**PROBLEM SET:**
[A] In the forum post about the C++ alternating-squares program, which two people does the poster thank by name?
[B] Set down the stretch of the forum post about the C++ alternating-squares program from "Here's the code" through "(i = 1; i < n; ++i)", word for word.
[C] Resume the forum post about the C++ alternating-squares program right after its last line shown, carrying on the second program it begins.

Here's the code and the output though.. I still got warnings but it compiled anyway..
Code:#include <iostream>
#include <cmath>
using namespace std;
int main()
{
double i = 0;
int sum = 0, n = 0;
int elements = 0;
cout << "Enter a value for n where n >= 1: ";
cin >> n;
for (i = 1; i < n; ++i)
{
elements = (pow(-1.0,i-1))*(i * i);
sum += elements;
cout << elements << " + ";
}
elements = (pow(-1.0,i-1))*(i * i);
sum += elements;
cout << elements << " = " << sum << endl;
}
Code:Enter a value for n where n >= 1: 4
1 + -4 + 9 + -16 = -10
Press any key to continue...
Here is what I came up with. There is definitely a better way to write this but I will go for it this time. Thank you everyone, especially tabstop and iMalc.
Code:#include <iostream>
#include <cmath>
using namespace std;
int main()

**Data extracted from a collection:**
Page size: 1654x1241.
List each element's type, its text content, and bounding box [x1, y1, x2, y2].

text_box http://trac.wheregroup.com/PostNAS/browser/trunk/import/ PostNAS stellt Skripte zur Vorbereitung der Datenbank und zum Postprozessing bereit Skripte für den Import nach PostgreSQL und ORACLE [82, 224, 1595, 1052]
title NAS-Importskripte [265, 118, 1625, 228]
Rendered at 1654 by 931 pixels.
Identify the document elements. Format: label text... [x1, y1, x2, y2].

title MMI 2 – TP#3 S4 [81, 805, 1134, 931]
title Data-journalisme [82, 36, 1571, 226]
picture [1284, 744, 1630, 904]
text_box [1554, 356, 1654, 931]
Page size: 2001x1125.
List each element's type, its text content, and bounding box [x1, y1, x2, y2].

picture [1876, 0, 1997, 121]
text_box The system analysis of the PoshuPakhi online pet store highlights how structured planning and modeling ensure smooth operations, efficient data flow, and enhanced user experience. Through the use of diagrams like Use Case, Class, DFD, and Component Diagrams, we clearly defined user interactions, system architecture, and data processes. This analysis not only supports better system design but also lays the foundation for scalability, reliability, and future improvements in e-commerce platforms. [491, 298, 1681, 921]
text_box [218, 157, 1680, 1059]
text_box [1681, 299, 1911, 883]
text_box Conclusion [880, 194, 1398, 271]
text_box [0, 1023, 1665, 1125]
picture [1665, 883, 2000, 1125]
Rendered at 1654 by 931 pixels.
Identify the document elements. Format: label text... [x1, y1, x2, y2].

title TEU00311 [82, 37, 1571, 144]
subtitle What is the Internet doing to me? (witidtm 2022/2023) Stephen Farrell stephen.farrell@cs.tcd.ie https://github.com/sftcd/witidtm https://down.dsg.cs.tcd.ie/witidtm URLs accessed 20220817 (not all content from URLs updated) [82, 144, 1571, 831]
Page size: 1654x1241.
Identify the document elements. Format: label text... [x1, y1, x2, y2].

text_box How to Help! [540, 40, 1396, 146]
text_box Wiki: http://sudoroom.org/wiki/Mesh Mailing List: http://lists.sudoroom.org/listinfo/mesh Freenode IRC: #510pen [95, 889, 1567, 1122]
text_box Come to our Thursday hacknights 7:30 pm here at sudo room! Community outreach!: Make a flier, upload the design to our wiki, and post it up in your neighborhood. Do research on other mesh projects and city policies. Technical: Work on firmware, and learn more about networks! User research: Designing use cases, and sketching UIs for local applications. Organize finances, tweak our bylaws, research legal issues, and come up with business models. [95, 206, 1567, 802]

**EXPECTED ANSWERS:**
[A] tabstop and iMalc

[B]
Here's the code and the output though.. I still got warnings but it compiled anyway..
Code:#include <iostream>
#include <cmath>
using namespace std;
int main()
{
double i = 0;
int sum = 0, n = 0;
int elements = 0;
cout << "Enter a value for n where n >= 1: ";
cin >> n;
for (i = 1; i < n; ++i)

[C]
{
double i = 0;
int sum = 0, n = 0;
int elements = 0;
cout << "Enter a value for n where n >= 1: ";
cin >> n;
for (i = 1; i < n; ++i)
{
elements = (pow(-1.0,i-1))*(i * i);
sum += elements;
if (elements % 2 != 0)
cout << " + " << elements << " ";
else
cout << elements;
}
elements = (pow(-1.0,i-1))*(i * i);
sum += elements;
if (elements % 2 != 0)
cout << " + " << elements << " = " << sum << endl;
else
cout << elements << " = " << sum << endl;
}
Code:Enter a value for n where n >= 1: 4
+ 1 -4 + 9 -16 = -10
Press any key to continue...